SUPPLIED PASSAGE: Begin

TAMPA, FL—For J.B. McKibbon, hospitality is in his DNA. The family business, McKibbon Hospitality, bears his last name. Serving as asset manager for the McKibbon Family Investment Fund, he is the fourth-generation McKibbon to work for the company, and serves under his father, John, chairman of the management firm.
Despite interest in the FBI and the military growing up, McKibbon knew his career would end up being in hospitality. “I was always sort of dragged through the hotel business growing up,” he said. “My dad is obviously extremely involved in it, and it was really something I grew into over time.”
Naturally, his father has been a lifelong mentor. When asked if there was one thing that he has learned from his dad, J.B. McKibbon told the story of a visit to the Avion Park development, which is currently home to four hotels and his company’s headquarters.
“My dad’s been sort of a visionary and really been able to step back and see opportunities where others have not,” he said. “Some of that is an art and some of that is a science, and the science piece is something you can learn in textbooks. The art piece is something you can’t, and I’ve tried to spend so much of my time while he is still working to pick as much of that knowledge out of his head.”
He continued, “I remember walking the Avion Park site with my dad. I’m now doing my first round of hotel development for its fifth hotel, but there was nothing there back then. It was a dirty site, and it was owned because it was near the airport. It was zoned for lower heights, but my dad knew that the airports nearby had larger structures. So he studied it, then talked it through with the airport authority, and he was able to get the property zoned and permitted to do much greater heights and density. Now they can do six-, seven- and even eight-story buildings, and it’s become this gem property that no one else had looked at. It’s that type of out-of-the-box thinking that I want to master.”
McKibbon sat down with Hotel Business for a discussion on obstacles and trends facing the hotel industry. The first one, which has taken over a majority of the news cycle, is the coronavirus. (EDITOR’S NOTE: The conversation took place the first week of March, before the travel ban and the virus spread throughout the U.S., forcing postponement of meetings and conferences, and temporary closures of some hotels.)
“The most immediate obstacle that’s probably on every hotelier’s mind is the coronavirus, and I don’t think anyone has a crystal ball on that,” he said. “I don’t think there’s a solution to that other than just time. I personally think it’s going to be similar to the flu. It’s going to kill some people and, hopefully, we’ll have something that can curb the symptoms heavily and/or potentially be preventative like the flu vaccines we have today. In the near term, that could be a major disruptor that we see through the end of this year and into next year as well.”
Another obstacle McKibbon pointed out is the fact that supply has outpaced demand, which has weakened occupancy growth.

SUPPLIED PASSAGE: End

* **REQUIREMENT**
Write the next part of the profile of J.B. McKibbon of McKibbon Hospitality. The material isn't needed for this work.

SUPPLIED MATERIAL: Begin

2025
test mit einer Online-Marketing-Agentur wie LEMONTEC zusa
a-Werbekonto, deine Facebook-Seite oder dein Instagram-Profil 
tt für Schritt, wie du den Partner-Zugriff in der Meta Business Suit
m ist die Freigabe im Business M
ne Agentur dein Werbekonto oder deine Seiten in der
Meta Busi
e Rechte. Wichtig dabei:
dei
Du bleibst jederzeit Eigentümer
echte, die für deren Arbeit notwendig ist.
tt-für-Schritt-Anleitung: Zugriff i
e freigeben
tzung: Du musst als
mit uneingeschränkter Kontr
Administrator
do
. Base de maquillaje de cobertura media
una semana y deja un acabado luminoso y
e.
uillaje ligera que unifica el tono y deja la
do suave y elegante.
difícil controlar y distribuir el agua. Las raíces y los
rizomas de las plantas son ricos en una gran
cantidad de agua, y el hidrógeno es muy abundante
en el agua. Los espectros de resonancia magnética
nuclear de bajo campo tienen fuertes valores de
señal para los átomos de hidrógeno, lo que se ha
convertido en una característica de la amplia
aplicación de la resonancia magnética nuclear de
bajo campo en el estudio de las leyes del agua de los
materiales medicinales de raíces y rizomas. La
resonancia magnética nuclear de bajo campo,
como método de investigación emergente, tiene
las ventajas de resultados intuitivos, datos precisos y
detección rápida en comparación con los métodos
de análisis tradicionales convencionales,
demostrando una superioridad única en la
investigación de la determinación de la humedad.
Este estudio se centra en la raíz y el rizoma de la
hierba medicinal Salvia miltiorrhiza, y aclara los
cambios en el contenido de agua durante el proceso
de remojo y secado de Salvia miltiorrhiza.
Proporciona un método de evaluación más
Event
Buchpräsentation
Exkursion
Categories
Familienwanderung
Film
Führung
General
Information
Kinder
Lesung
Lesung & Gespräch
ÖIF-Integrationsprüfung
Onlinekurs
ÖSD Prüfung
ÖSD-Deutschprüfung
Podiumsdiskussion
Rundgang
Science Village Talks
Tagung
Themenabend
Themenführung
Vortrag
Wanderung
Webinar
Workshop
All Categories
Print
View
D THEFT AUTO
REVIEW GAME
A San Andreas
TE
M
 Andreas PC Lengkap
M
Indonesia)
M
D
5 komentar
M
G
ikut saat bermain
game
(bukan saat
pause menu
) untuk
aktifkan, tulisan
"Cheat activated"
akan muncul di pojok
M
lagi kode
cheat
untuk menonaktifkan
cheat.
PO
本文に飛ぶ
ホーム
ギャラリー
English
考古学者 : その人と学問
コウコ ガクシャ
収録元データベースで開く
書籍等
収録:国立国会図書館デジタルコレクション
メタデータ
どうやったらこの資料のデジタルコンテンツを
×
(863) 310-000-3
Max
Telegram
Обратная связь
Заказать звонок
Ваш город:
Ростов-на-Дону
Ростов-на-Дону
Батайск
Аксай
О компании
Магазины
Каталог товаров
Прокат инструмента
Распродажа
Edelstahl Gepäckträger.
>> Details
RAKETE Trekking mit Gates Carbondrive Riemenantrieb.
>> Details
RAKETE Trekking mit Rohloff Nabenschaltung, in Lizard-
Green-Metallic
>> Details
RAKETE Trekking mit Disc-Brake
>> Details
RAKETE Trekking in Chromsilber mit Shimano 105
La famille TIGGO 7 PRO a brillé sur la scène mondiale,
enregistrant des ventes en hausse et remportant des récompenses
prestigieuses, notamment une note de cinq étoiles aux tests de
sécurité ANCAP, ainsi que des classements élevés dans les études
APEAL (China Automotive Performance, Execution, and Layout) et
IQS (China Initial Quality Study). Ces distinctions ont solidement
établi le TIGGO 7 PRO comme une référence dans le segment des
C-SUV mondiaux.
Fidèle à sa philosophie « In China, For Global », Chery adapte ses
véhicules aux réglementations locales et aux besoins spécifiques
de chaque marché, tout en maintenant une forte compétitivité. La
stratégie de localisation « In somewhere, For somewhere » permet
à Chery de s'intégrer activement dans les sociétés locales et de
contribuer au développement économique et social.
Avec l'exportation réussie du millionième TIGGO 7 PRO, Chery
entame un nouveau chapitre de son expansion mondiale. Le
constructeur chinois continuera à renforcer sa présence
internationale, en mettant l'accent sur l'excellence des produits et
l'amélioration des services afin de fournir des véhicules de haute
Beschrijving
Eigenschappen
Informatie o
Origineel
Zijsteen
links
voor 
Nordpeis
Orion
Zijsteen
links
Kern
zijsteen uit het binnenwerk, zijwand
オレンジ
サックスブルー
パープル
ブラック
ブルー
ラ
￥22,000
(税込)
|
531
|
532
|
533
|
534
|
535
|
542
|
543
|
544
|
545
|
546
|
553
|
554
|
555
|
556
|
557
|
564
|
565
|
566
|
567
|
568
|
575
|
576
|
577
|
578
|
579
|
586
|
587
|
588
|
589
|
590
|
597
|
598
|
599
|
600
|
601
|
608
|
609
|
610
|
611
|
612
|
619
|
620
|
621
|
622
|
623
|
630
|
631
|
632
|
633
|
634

SUPPLIED MATERIAL: End

* **ANSWER TO THIS PROBLEM**
“Prior to the coronavirus, the industry had a record run in terms of growth, basically my whole career as a professional,” he added. “Ten years of just solid single-digit RevPAR growth across the country, and that is slowing. Supply is really outstripping demand, and that’s already happening in several markets. We’re not going to see any more occupancy growth. The only avenue for continued RevPAR growth is through rate and, in many cases, that RevPAR growth is not exceeding inflation. There’s still a good bit of supply In the pipeline, and these things are always on a lag. Even if building slows down now, it will take several more years before the full impact of that heavy new supply is fully on board and can start to be absorbed. We’ve had some benefits in terms of interest rates, with the Fed cutting rates and that’s helped owners maintain margins for now. But I do see it moving into a scenario where, assuming wages continue to increase and unemployment remains low, the underlying assets are just going to become less valuable due to the fundamentals.”
He sees his company weathering any downturn because “our goal has been, and continues to be, build the best possible brand and product in the best possible locations.”
“The people that are going to really hurt in a strong economic down cycle are those that build products that are not that great in areas that are not demand drivers,” he noted. “There’s enough excess demand to go around that they still do well, but when things start to go poorly, those will be the first operators to experience major issues as demand starts to taper off.”
The asset manager sees as a major trend the fact that Generation Z travelers book hotels seeking experiences rather than just a clean bed and a place to shower.
“This younger generation of travelers is putting less emphasis on purchasing things and more emphasis on purchasing experiences,” he said. “It’s a great place for us hoteliers. People want to travel to places and see things and, therefore, they book more hotel room nights stays.
“My dad’s generation went from basically crappy roadside motels where there was no quality to clean hotels with decent service that they could count on wherever they traveled. That was kind of the advent of branded product coming out with consistent offerings,” he added. “Travelers now are really demanding beyond that, something unique, something different, and that could be just location. It could be proximity to really cool things to do and just making it much easier for them to see things. It could be at the hotel itself, with say an F&B offering that is a destination in and of itself. But some of these newer lifestyle brands are really more experiential and lifestyle driven. You’re seeing people gravitate to those brands because they do offer something that’s a little bit more fun and different than just a clean bed.”